*)Oleh: Agus Budiharso
Kepala Pusat Kajian Bencana dan Pengembangan Sumber Daya Alam Universitas Prisma
Indonesia, sebuah negeri kepulauan yang berada di garis khatulistiwa, kembali dihadapkan pada kenyataan pahit di tahun 2024: 1.238 kejadian bencana alam terjadi hingga Agustus. Sebuah angka yang tidak hanya mencerminkan kerugian, tetapi juga pengingat keras tentang rentannya negeri ini terhadap dampak perubahan iklim, degradasi lingkungan, dan kurangnya mitigasi yang terintegrasi.
Data yang dirilis oleh Badan Nasional Penanggulangan Bencana (BNPB) menyebutkan bahwa sebagian besar bencana di Indonesia pada tahun ini adalah bencana hidrometeorologi, yang menyumbang 98,95% dari total kejadian. Mulai dari banjir, cuaca ekstrem, karhutla (kebakaran hutan dan lahan), hingga kekeringan, dampaknya tidak hanya dirasakan oleh ekosistem tetapi juga menghancurkan kehidupan masyarakat. Tercatat lebih dari 4 juta orang terdampak langsung oleh bencana ini, dengan ratusan jiwa melayang, ribuan terluka, dan ribuan lainnya kehilangan rumah serta akses terhadap fasilitas dasar seperti pendidikan dan layanan kesehatan.
Sebagai bangsa yang kaya akan sumber daya alam, kenyataan ini seharusnya menjadi panggilan bagi kita semua untuk melihat ke dalam: Apa yang salah dalam cara kita mengelola lingkungan? Bagaimana kita dapat membangun masa depan yang lebih tangguh terhadap bencana?
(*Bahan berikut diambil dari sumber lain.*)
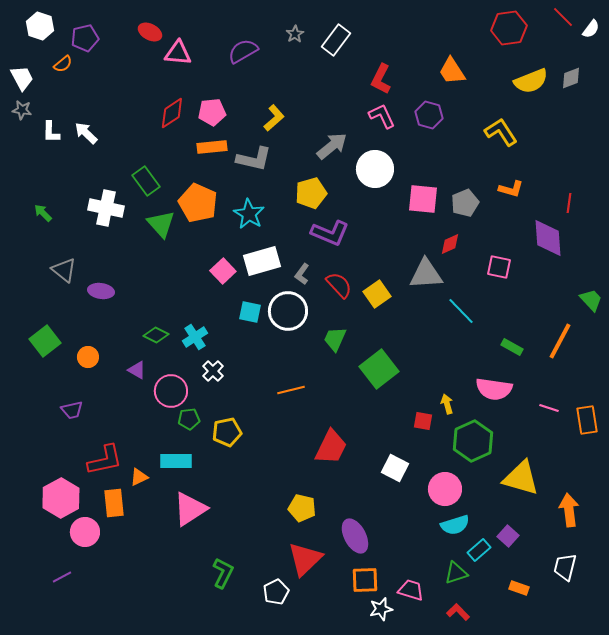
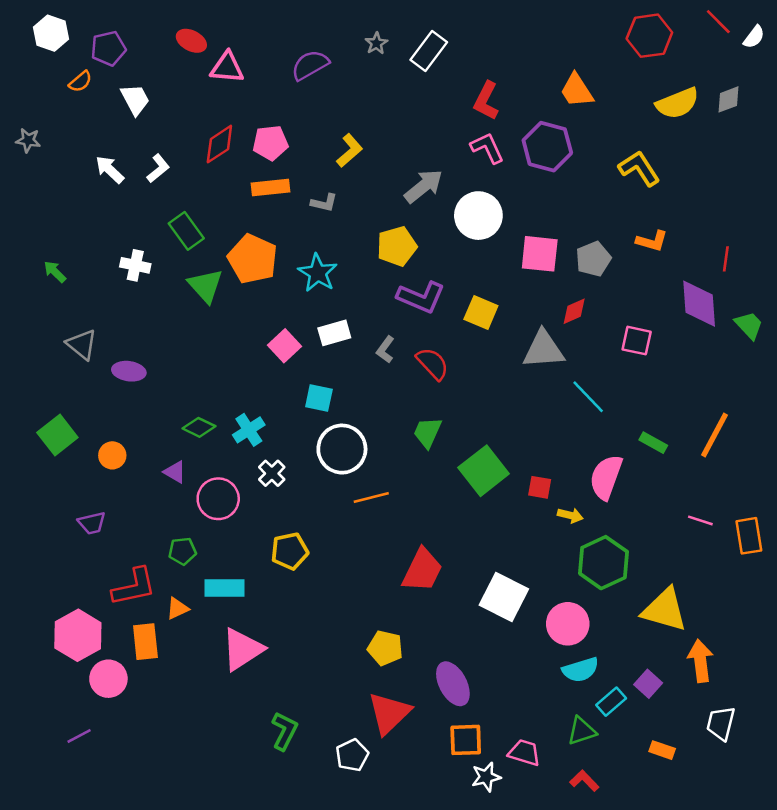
white trapezoid: (22, 78) -> (135, 99), moved
purple hexagon: (429, 115) -> (547, 147), size x1.4
white L-shape: (51, 132) -> (158, 168), moved, turned -130
gray L-shape: (254, 159) -> (324, 203), size x0.6
white cross: (106, 208) -> (135, 265), size x0.7
white rectangle: (262, 261) -> (334, 333), size x0.7
yellow square: (377, 294) -> (481, 313), moved, turned -32
green trapezoid: (591, 300) -> (749, 325), moved
white circle: (288, 311) -> (342, 449), moved
pink semicircle: (494, 389) -> (606, 477), moved, turned 102
yellow arrow: (447, 404) -> (570, 515), turned 120
green pentagon: (189, 419) -> (182, 551), moved
red square: (423, 421) -> (540, 487), moved
white square: (395, 468) -> (504, 597), size x1.4
orange arrow: (569, 510) -> (700, 661), moved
Tajuk ini bertujuan untuk merefleksikan data bencana 2024 sebagai pelajaran penting, serta merumuskan langkah-langkah yang harus diambil oleh semua pihak untuk membangun Indonesia yang lebih kuat di masa depan.
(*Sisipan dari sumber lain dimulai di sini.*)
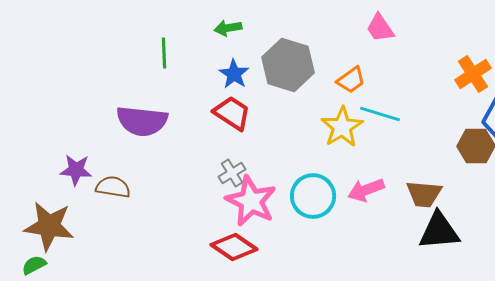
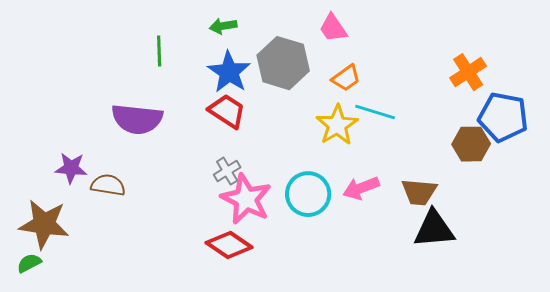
pink trapezoid: (380, 28) -> (333, 28), moved
blue star: (234, 74) -> (229, 72), size x1.4

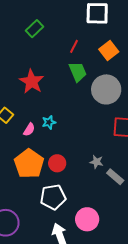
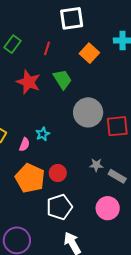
red line: (74, 46) -> (47, 48), moved
red star: (32, 82) -> (29, 82), moved
gray circle: (106, 89) -> (88, 112), moved
pink circle: (87, 219) -> (108, 208), moved

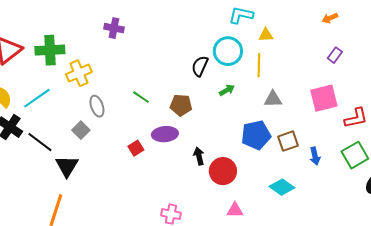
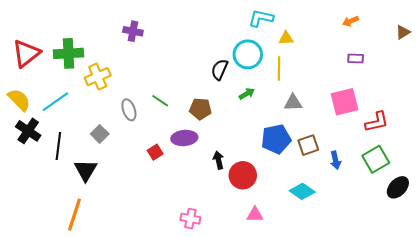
purple rectangle: (335, 55) -> (356, 58), turned 56
gray ellipse: (97, 106) -> (129, 110), moved
black line: (40, 142) -> (58, 146), turned 60

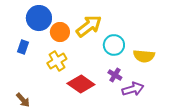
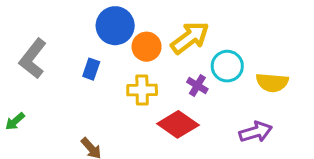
yellow cross: (57, 61) -> (142, 90), turned 30
purple cross: (115, 75) -> (197, 86), moved

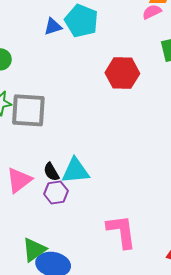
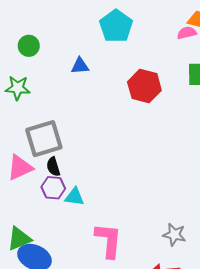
blue triangle: (53, 27) -> (80, 66), moved
gray square: (28, 110) -> (44, 139), moved, turned -33
cyan triangle: (75, 171) -> (74, 197), moved, size x0.7

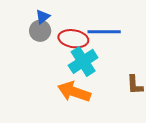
Dominasi Bencana Hidrometeorologi: Alarm Perubahan Iklim yang Kian Mengkhawatirkan
Sebagai negara yang terletak di zona tropis dengan kondisi geografi yang kompleks, Indonesia secara alami rentan terhadap bencana hidrometeorologi. Namun, data tahun ini menunjukkan peningkatan frekuensi dan dampak bencana yang signifikan. Banjir, yang mencatatkan 733 kejadian, menjadi bencana paling dominan di tahun 2024. Kejadian ini menyasar wilayah-wilayah padat penduduk seperti Jawa Barat, Jawa Tengah, dan Jawa Timur. Selain itu, 195 kejadian cuaca ekstrem semakin memperparah kondisi masyarakat, terutama di wilayah pesisir dan dataran rendah yang sudah sejak lama menghadapi tantangan banjir rob dan abrasi.
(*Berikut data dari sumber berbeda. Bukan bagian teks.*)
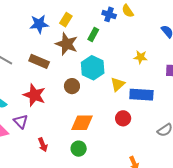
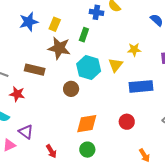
blue star: (39, 24) -> (29, 22), moved
yellow triangle: (118, 84) -> (116, 65), moved
red star: (34, 95) -> (17, 94), moved, size x0.7
red circle: (123, 118) -> (127, 122), moved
Apa yang menyebabkan peningkatan ini? Jawabannya terletak pada kombinasi dua faktor: perubahan iklim global dan degradasi lingkungan lokal. Perubahan iklim telah menggeser pola curah hujan dan meningkatkan intensitas badai tropis, sementara pengelolaan lingkungan yang buruk—terutama deforestasi dan alih fungsi lahan—mengurangi kapasitas tanah untuk menyerap air hujan. Akibatnya, banjir yang dulu mungkin hanya terjadi di musim tertentu kini menjadi ancaman sepanjang tahun.
Namun, banjir hanyalah salah satu dari banyak wajah bencana yang kita hadapi. Karhutla, dengan 173 kejadian pada tahun ini, menjadi ancaman besar lainnya, terutama di Sumatera dan Kalimantan. Kebakaran ini tidak hanya menghancurkan ribuan hektar lahan, tetapi juga menciptakan krisis kesehatan akibat kabut asap yang meluas hingga lintas negara. Di sisi lain, kekeringan yang terjadi sebanyak 28 kali sepanjang tahun ini menambah tantangan bagi ketahanan pangan, terutama di kawasan timur Indonesia seperti Nusa Tenggara dan Papua.
Dampak Bencana: Kehancuran yang Menyentuh Segala Aspek Kehidupan
Bencana-bencana yang terjadi sepanjang 2024 tidak hanya merusak lingkungan, tetapi juga menghancurkan kehidupan masyarakat. Dari data yang ada, lebih dari 40.000 rumah mengalami kerusakan, dengan rincian 6.817 rumah rusak berat, 7.560 rusak sedang, dan 25.860 rusak ringan. Selain itu, fasilitas umum seperti sekolah, rumah ibadah, dan fasilitas kesehatan juga tak luput dari dampaknya.
Kerusakan infrastruktur ini bukan hanya soal kehilangan fisik, tetapi juga kehilangan kesempatan. Anak-anak yang sekolahnya rusak terancam kehilangan pendidikan, sementara rumah ibadah yang hancur menghilangkan tempat berlindung spiritual bagi masyarakat. Fasilitas kesehatan yang rusak memperburuk situasi pascabencana, di mana korban luka-luka sulit mendapatkan pertolongan medis yang memadai.
Lebih parahnya, data juga menunjukkan bahwa lebih dari 4 juta orang terdampak dan terpaksa mengungsi akibat bencana ini. Angka ini tidak hanya mencerminkan skala kerusakan, tetapi juga tekanan sosial dan ekonomi yang harus dihadapi oleh para korban. Mereka kehilangan rumah, mata pencaharian, dan rasa aman, yang semuanya memerlukan waktu lama untuk dipulihkan.
Korban jiwa pun tidak sedikit. Hingga Agustus 2024, tercatat 327 orang meninggal dunia, 47 orang hilang, dan 697 orang terluka. Setiap angka ini mewakili nyawa manusia—keluarga, sahabat, dan masyarakat yang meninggalkan luka mendalam bagi mereka yang ditinggalkan.
Bencana Geologi: Ancaman yang Selalu Mengintai
Meskipun hanya menyumbang 1,05% dari total kejadian, bencana geologi seperti gempa bumi dan erupsi gunung api tetap menjadi ancaman serius bagi Indonesia. Dengan 10 kejadian gempa bumi dan 3 erupsi gunung api, wilayah Indonesia yang berada di “Cincin Api Pasifik” selalu berpotensi menghadapi kehancuran besar dalam waktu singkat.
Kesiapsiagaan menghadapi bencana geologi ini masih menjadi tantangan besar. Meskipun ada kemajuan dalam sistem peringatan dini, seperti tsunami early warning system, banyak daerah yang masih minim infrastruktur untuk mengurangi dampak bencana. Selain itu, masyarakat di daerah rawan gempa sering kali tidak memiliki akses terhadap edukasi dan pelatihan mitigasi bencana, yang membuat mereka lebih rentan ketika bencana terjadi.